The aspirant entrepreneur, mere oomska from his mother’s filth in comparison to hulken brother and lead smuggler, Tom Hardy, and imposing middle child Jason Clarke, wants to prove himself worthy of the immortal tag laid on his brood, while Pearce, the seedy, city slick back, is just as keen to assert his masculine credentials. That, dangerously, means cruelty and aggression unbound. It’s a pleasurable enough arc for Shia’s eager-to-please whippersnapper; he does a fine job of falling over his feet, preening for the local church girl and getting whipped into a hateful froth; but it’s the only meat to go with the red-eyed gravy and grits.
Like an old ford running on white whiskey instead of gasoline, Lawless takes a while to get started but once revved, with the inevitable standoff between LaBeouf’s brood and their nemesis edging closer, momentum is achieved, and an involving game of homosexual cat and liquor smuggling mouse ensues. The southern locations, Georgian creeks, hickories and wood taverns, doubling for 30’s Virginia, are well chosen and the period detail – the backwater mass, the segregated fountains and bathhouses – imbue proceedings with a rustic simplicity that conditions the mind to anticipate the very lawlessness promised.
That said, John Hillcoat, of The Proposition fame, can’t invest the material with enough weight, nor scope, to make his hillbilly fable consequential. Measured performances from the leading triumvirate of LaBeouf, Hardy and Pearce wet the whistle but there’s no long finish: these are utilitarian but ultimately underwritten parts. That goes double for Jessica Chastain’s Maggie – the movie personified – colourful, steely yet cold.

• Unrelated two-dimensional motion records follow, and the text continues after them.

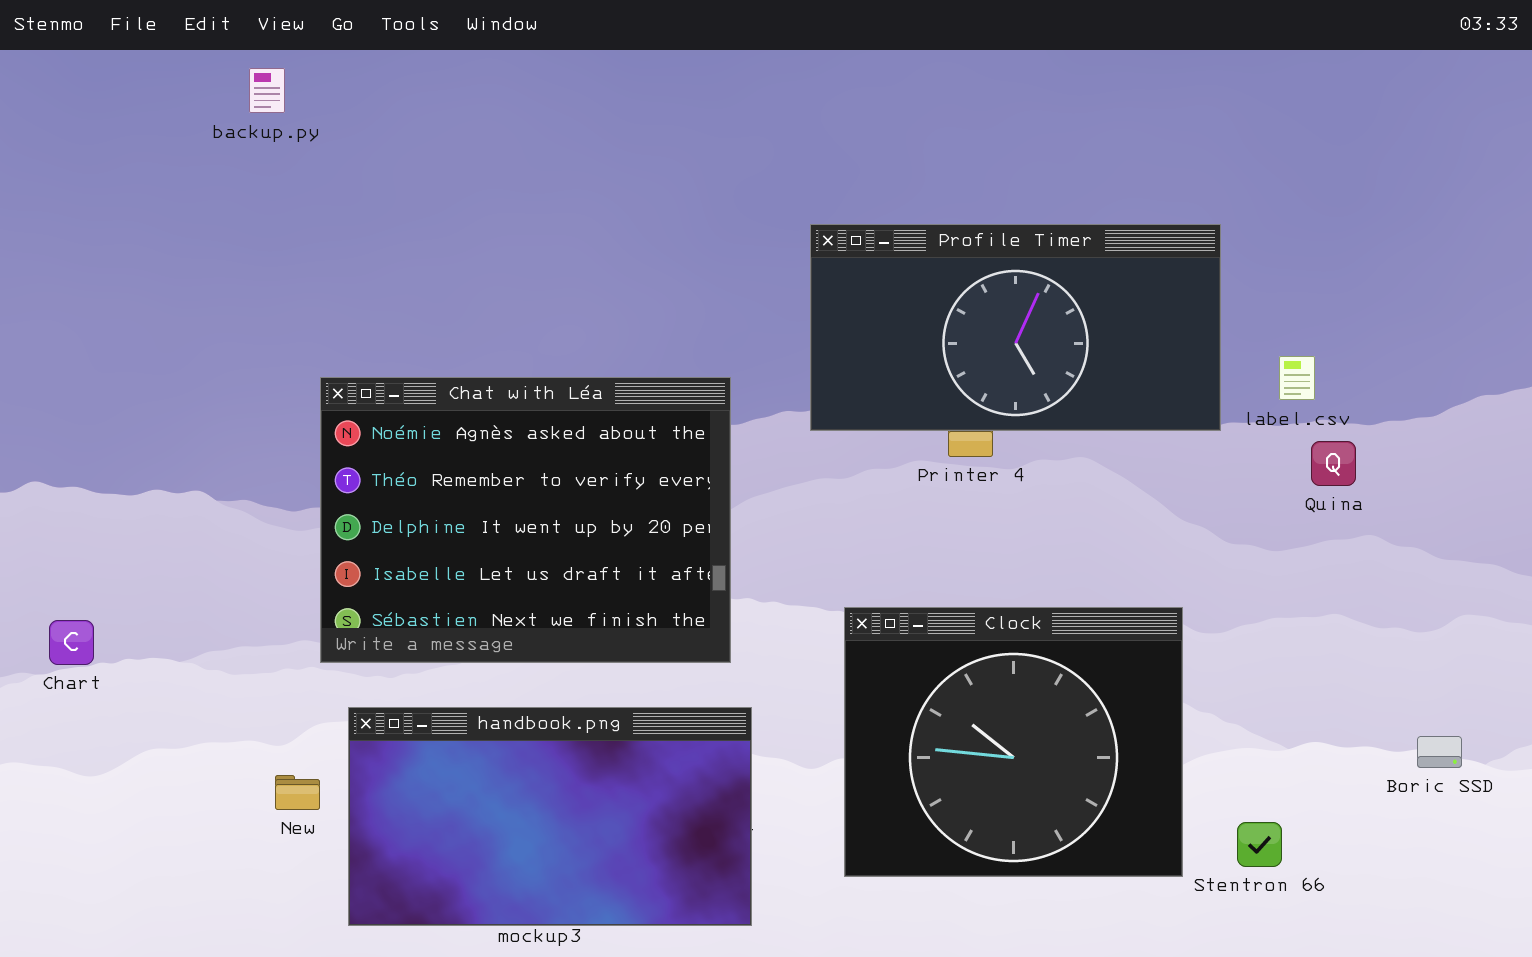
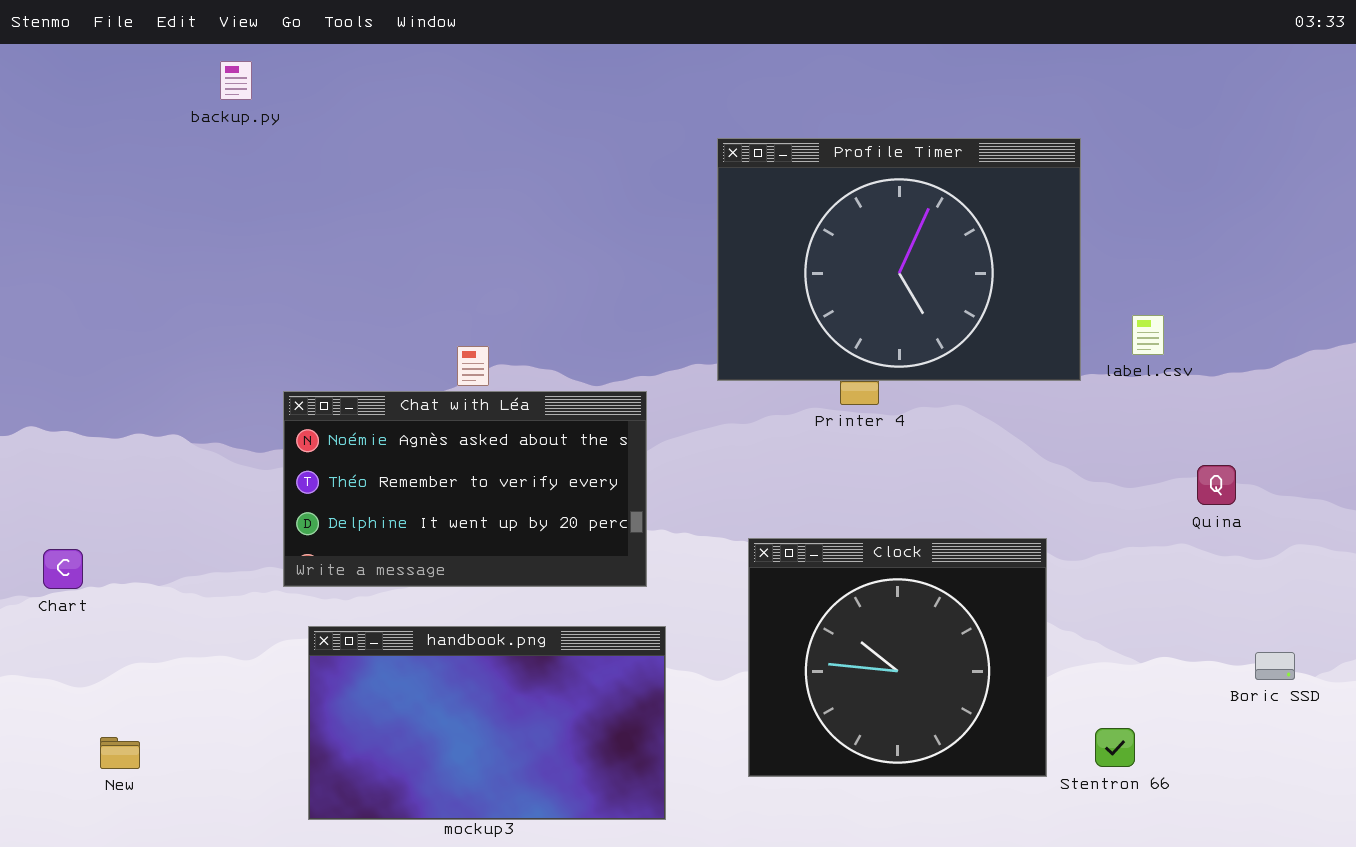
Profile Timer: [810,224,1221,431] -> [717,138,1081,381], resized
Chat with Léa: [320,377,731,663] -> [283,391,647,587], resized
Quina: [1311,441,1356,486] -> [1197,465,1236,505], moved
New: [275,775,320,810] -> [100,737,140,769], moved

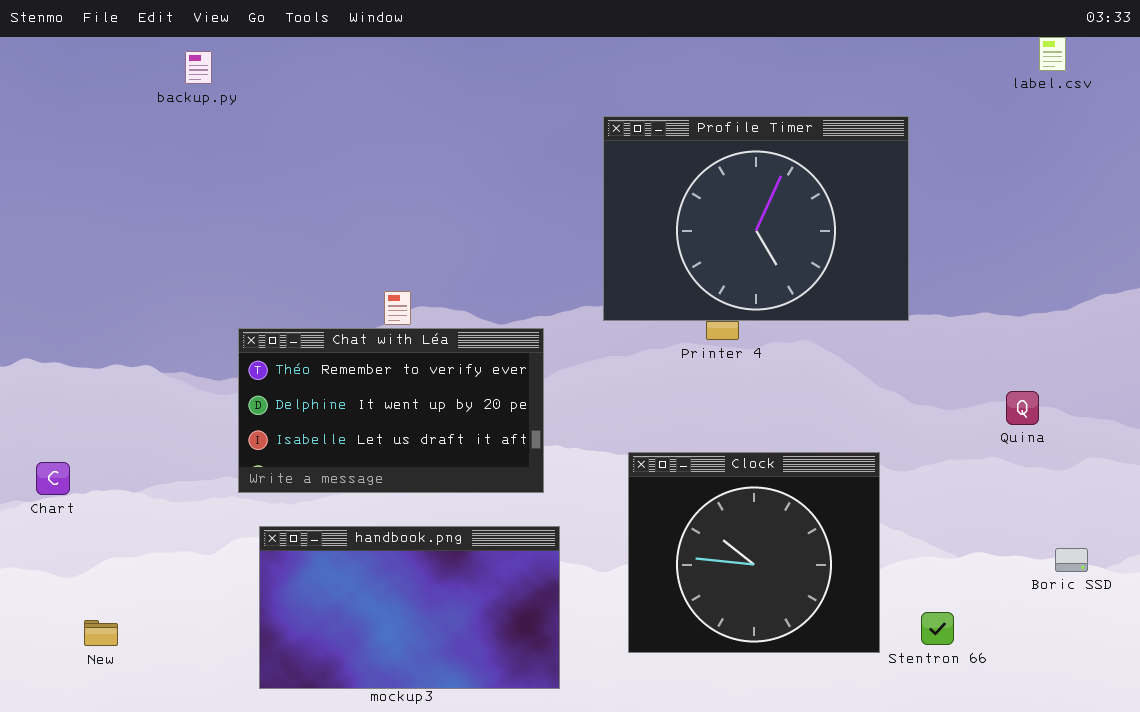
label.csv: [1132,315,1164,355] -> [1039,37,1066,71], moved
Chat with Léa: [283,391,647,587] -> [238,328,544,493], scrolled down 1 row

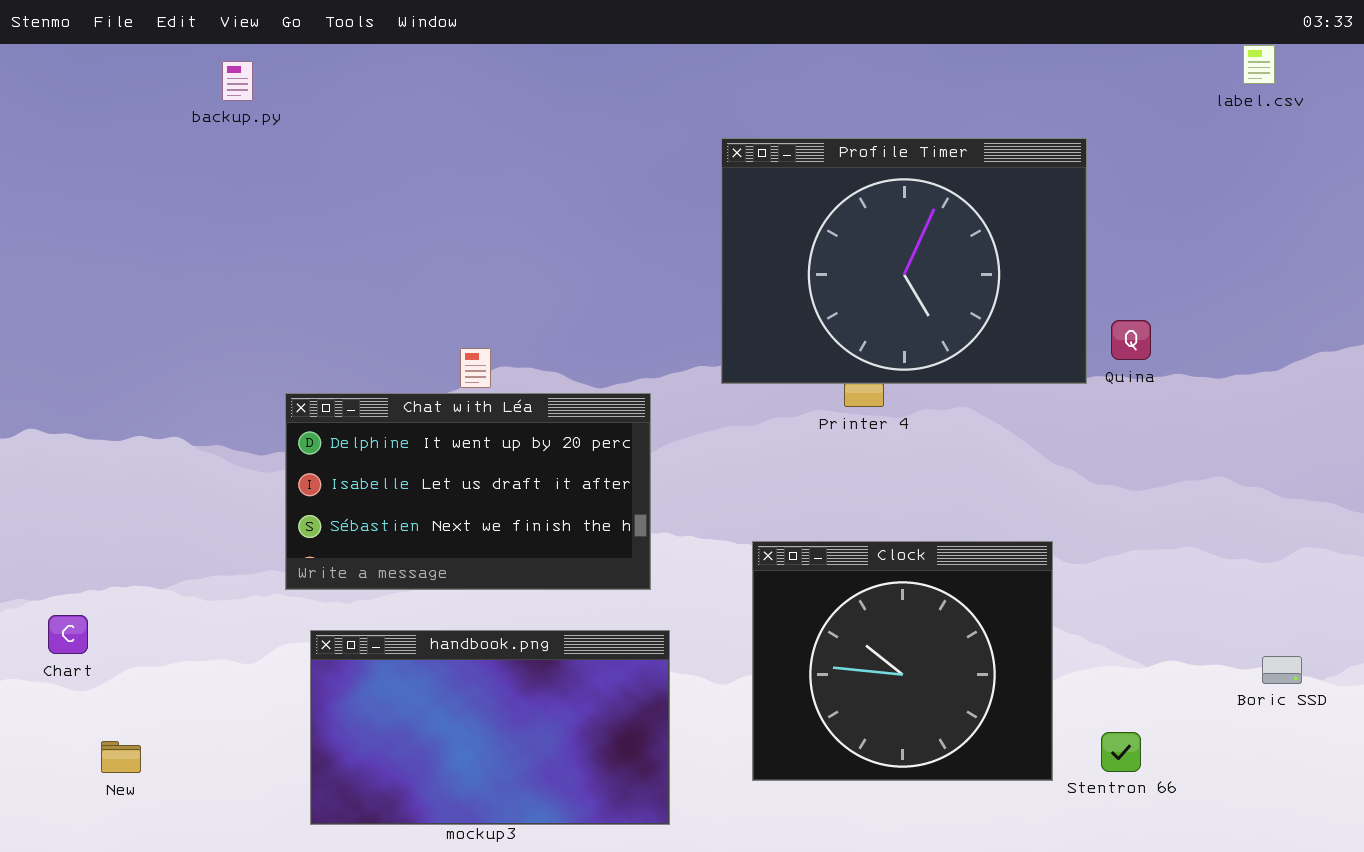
Chat with Léa: [238,328,544,493] -> [285,393,651,590], scrolled down 1 row
Quina: [1006,391,1039,425] -> [1111,320,1151,360], moved
Chart: [36,462,70,495] -> [48,615,88,654], moved

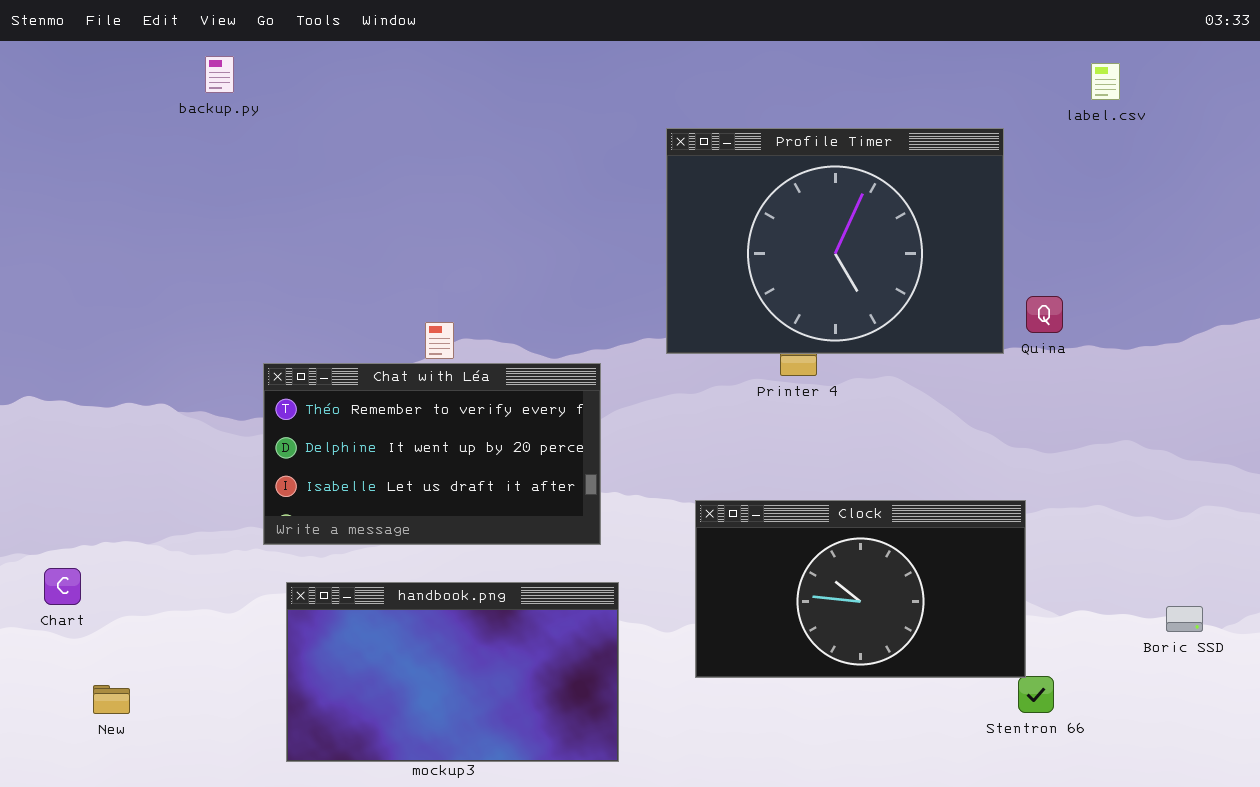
label.csv: [1243,45,1275,84] -> [1091,63,1120,100], moved
Chat with Léa: [285,393,651,590] -> [263,363,601,545], scrolled up 1 row
Clock: [752,541,1053,781] -> [695,500,1026,678], resized

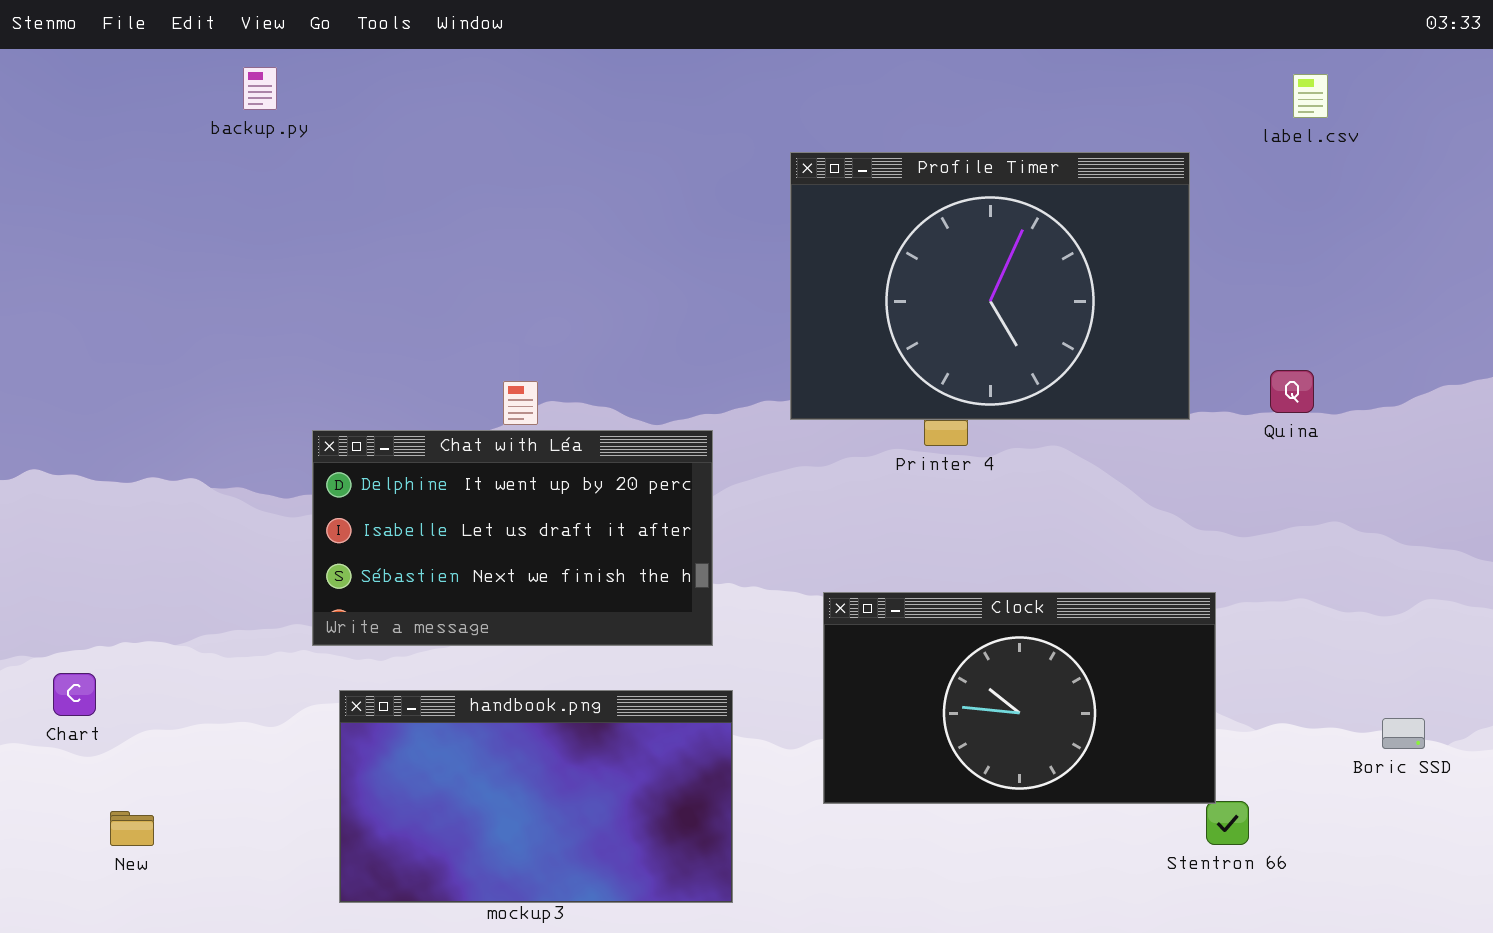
Quina: [1026,296,1063,333] -> [1270,370,1314,413], moved
Chat with Léa: [263,363,601,545] -> [312,430,713,646], scrolled down 1 row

In one of the film’s more memorable moments, a hood undergoes an unsanitary castration and has his junk sent to Pearce in a jar. There’s the metaphor that attentive but slow palpating critics were thirsting for. Where’s this movie’s spunk? Good performances mask a lack of dimensionality in characterisation, the story spoons the incidental and that southern landscape, though evocative, is just too damn still. Sergio Leone could create tension using a fly and the barrel of Jack Elam’s gun, proving that full audience immersion didn’t require anything so crude as pyrotechnics or histrionics. Here we’re left admiring the view. It’s a picture but then so is an old postcard.